Journalist: Kirsten Schwieger

Zur Bekämpfung des Fachkräfte-mangels in Deutschland sollen Aus- und Weiterbildung verbessert sowie ausländische und abgewanderte Experten geködert werden.

Nach vorübergehender Abschwächung durch die Corona-Pandemie verzeichnet Deutschland weiterhin einen gravieren-den Fachkräftemangel über alle Branchen hinweg. Mit weitreichenden Folgen für die Produktivität und Wettbewerbsfähigkeit vieler, insbesondere mittelständischer, Unternehmen. Laut aktuellem KfW-ifo-Fachkräftebarometer behindern die Engpässe in einigen Dienstleistungsbranchen bis zu 44 Prozent der Unternehmen. Bis Ende 2021 prognostiziert man dort für ein Drittel aller Unternehmen deutschlandweit einen Fachkräftemangel.

Vor allem in den MINT-Berufen, aber auch im Gesundheitsbereich, klafft eine große Lücke zwischen Nachfrage und Angebot. Insbesondere IT-Experten sind hierzulande Mangelware, und zwar branchenübergreifend. Laut aktueller Bitkom-Studie waren Ende 2020 86.000 IT-Stellen unbesetzt – der zweithöchste jemals gemessene Wert seit der Ersterhebung im Jahr 2011. Doch nicht nur Akademiker werden händeringend gesucht, auch Fachkräfte im Handwerk und in der Pflege.

Ausgelöst durch die Digitalisierung und befeuert vom demografischen Wandel fehlen vielerorts genau die Mitarbeiter, die den Schritt von der Industrie 3.0 hin zu 4.0 bewerkstelligen sollen. Paradoxerweise steht dem Fachkräfte-Defizit mittelfristig ein Überschuss von Arbeitskräften gegen-über, deren Jobprofile durch die digitale Transformation obsolet werden. Die Engpässe im Fachkräftebereich werden durch den nahenden Rentenbeginn der Babyboomer-Generation noch verstärkt. Weil das Gros der Jugendlichen an die Unis strömt, wird es auch in Berufen, die einen Aus- oder Fortbildungsabschluss erfordern, immer schwieriger, geeigneten Nachwuchs zu rekrutieren.

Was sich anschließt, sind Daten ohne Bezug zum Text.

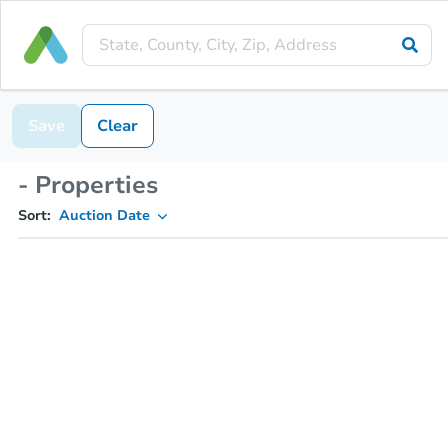
Save
Clear
- Properties
Sort:
Auction Date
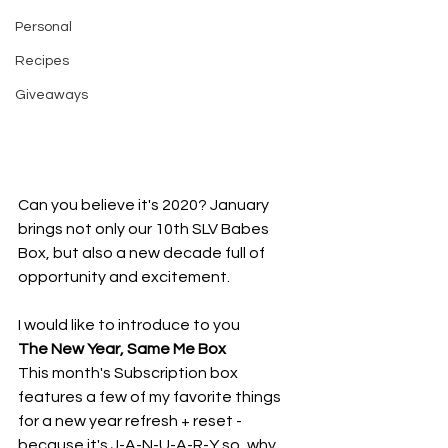
Personal
Recipes
Giveaways
Can you believe it's 2020? January 
brings not only our 10th SLV Babes 
Box, but also a new decade full of 
opportunity and excitement.
I would like to introduce to you
The New Year, Same Me Box
This month's Subscription box 
features a few of my favorite things 
for a new year refresh + reset - 
because it's J-A-N-U-A-R-Y so, why 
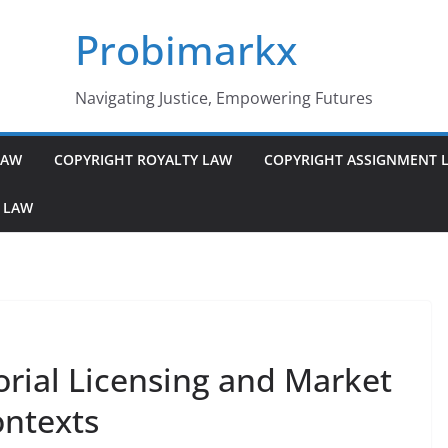
Probimarkx
Navigating Justice, Empowering Futures
LAW
COPYRIGHT ROYALTY LAW
COPYRIGHT ASSIGNMENT 
 LAW
orial Licensing and Market
ontexts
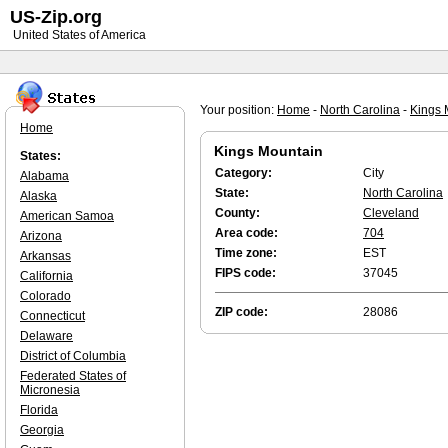
US-Zip.org
United States of America
Your position:
Home
-
North Carolina
-
Kings 
Home
Kings Mountain
States:
Category:
City
Alabama
State:
North Carolina
Alaska
County:
Cleveland
American Samoa
Area code:
704
Arizona
Time zone:
EST
Arkansas
FIPS code:
37045
California
Colorado
ZIP code:
28086
Connecticut
Delaware
District of Columbia
Federated States of
Micronesia
Florida
Georgia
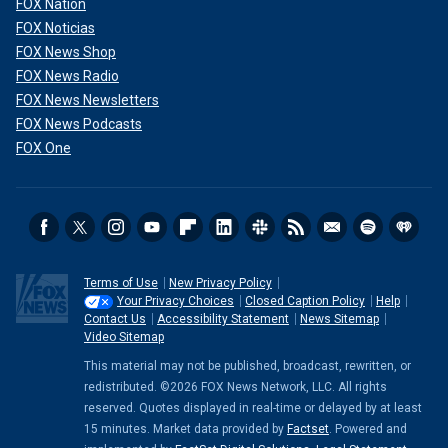
FOX Nation
FOX Noticias
FOX News Shop
FOX News Radio
FOX News Newsletters
FOX News Podcasts
FOX One
Terms of Use
New Privacy Policy
Your Privacy Choices
Closed Caption Policy
Help
Contact Us
Accessibility Statement
News Sitemap
Video Sitemap
This material may not be published, broadcast, rewritten, or
redistributed. ©2026 FOX News Network, LLC. All rights
reserved. Quotes displayed in real-time or delayed by at least
15 minutes. Market data provided by
Factset
. Powered and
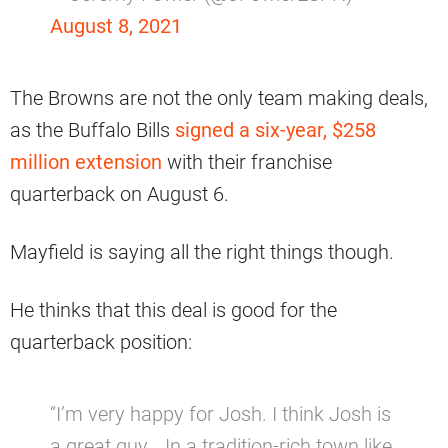
August 8, 2021
The Browns are not the only team making deals,
as the Buffalo Bills
signed a six-year, $258
million extension
with their franchise
quarterback on August 6.
Mayfield is saying all the right things though.
He thinks that this deal is good for the
quarterback position:
“I’m very happy for Josh. I think Josh is
a great guy… In a tradition-rich town like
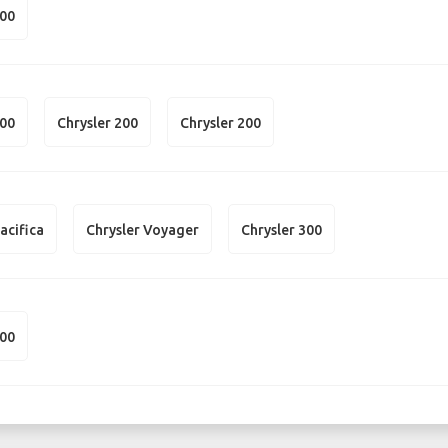
300
300
Chrysler 200
Chrysler 200
acifica
Chrysler Voyager
Chrysler 300
200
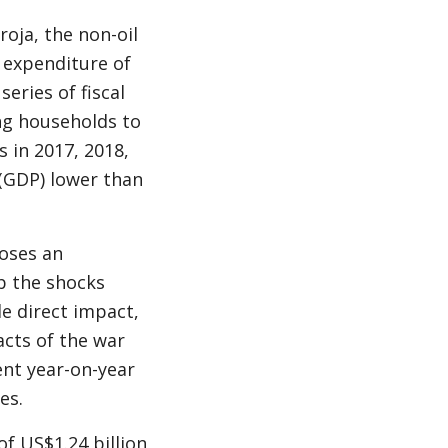
oja, the non-oil
 expenditure of
eries of fiscal
g households to
 in 2017, 2018,
(GDP) lower than
oses an
b the shocks
e direct impact,
acts of the war
ent year-on-year
es.
f US$1.24 billion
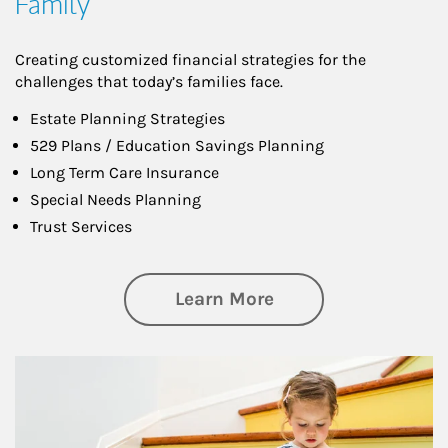
Family
Creating customized financial strategies for the
challenges that today’s families face.
Estate Planning Strategies
529 Plans / Education Savings Planning
Long Term Care Insurance
Special Needs Planning
Trust Services
about Family
Learn More
Article Image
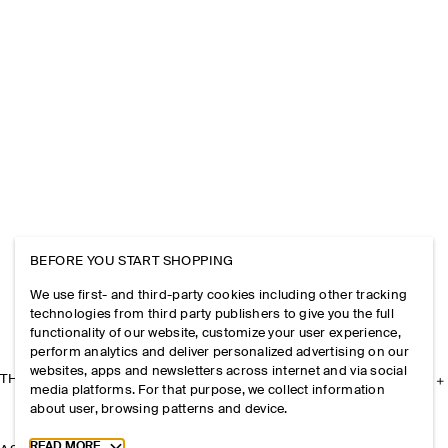
BEFORE YOU START SHOPPING
We use first- and third-party cookies including other tracking
technologies from third party publishers to give you the full
functionality of our website, customize your user experience,
perform analytics and deliver personalized advertising on our
websites, apps and newsletters across internet and via social
THE COMPANY
media platforms. For that purpose, we collect information
about user, browsing patterns and device.
Toggle more cookie information
READ MORE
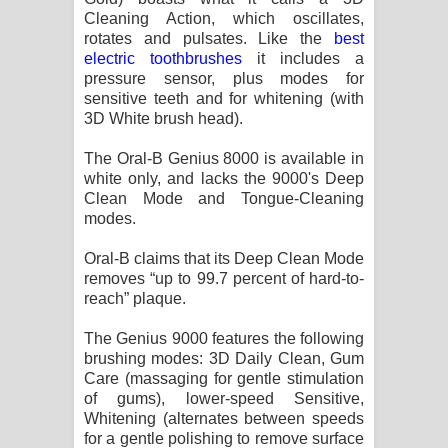
Kaalaya Song Lyrics - කාලය ගීතයේ පද
Cleaning Action, which oscillates,
rotates and pulsates. Like the
best
පෙළ
electric toothbrushes
it includes a
pressure sensor, plus modes for
Aramuna Song Lyrics - අරමුණ ගීතයේ
sensitive teeth and for whitening (with
3D White brush head).
පද පෙළ
The Oral-B Genius 8000 is available in
Sandata Duka Hithila Song Lyrics -
white only, and lacks the 9000's Deep
Clean Mode and Tongue-Cleaning
modes.
සඳට දුක හිතිලා ගීතයේ පද පෙළ
Oral-B claims that its Deep Clean Mode
Sihina Song Lyrics - සිහින ගීතයේ පද
removes “up to 99.7 percent of hard-to-
reach” plaque.
පෙළ
The Genius 9000 features the following
Father Song Lyrics - ෆාදර් ගීතයේ පද
brushing modes: 3D Daily Clean, Gum
Care (massaging for gentle stimulation
පෙළ
of gums), lower-speed Sensitive,
Whitening (alternates between speeds
Dannawada Mawa Song Lyrics -
for a gentle polishing to remove surface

Insbesondere der Mittelstand hat Probleme, qualifizierte Mitarbeiter zu gewinnen. Mit dem Kompetenzzentrum Fachkräftesicherung (KOFA) will das Bundesministerium für Wirtschaft und Energie (BmWi) KMU dabei unterstützen, Fachkräfte zu finden, zu binden und zu qualifizieren. Allerdings sind Mittelständler oftmals nicht willens oder in der Lage, in Sachen Vergütung mit Großunternehmen mitzuhalten. Dennoch empfehlen Experten eine durchdachte Personalstrategie mit dem Fokus auf persönlicher Betreuung und Transparenz im gesamten Recruiting-Prozess – für Unternehmen jeder Größenordnung. Neben der Erstellung von Talent Pools sowie Schulungen für die bestehende Belegschaft, wird zum Aufzeigen klarer Karrierepfade geraten, um Nachwuchskräfte im Unternehmen zu halten. Insbesondere Weiterbildungsmöglichkeiten kommen hierbei besondere Bedeutung zu. 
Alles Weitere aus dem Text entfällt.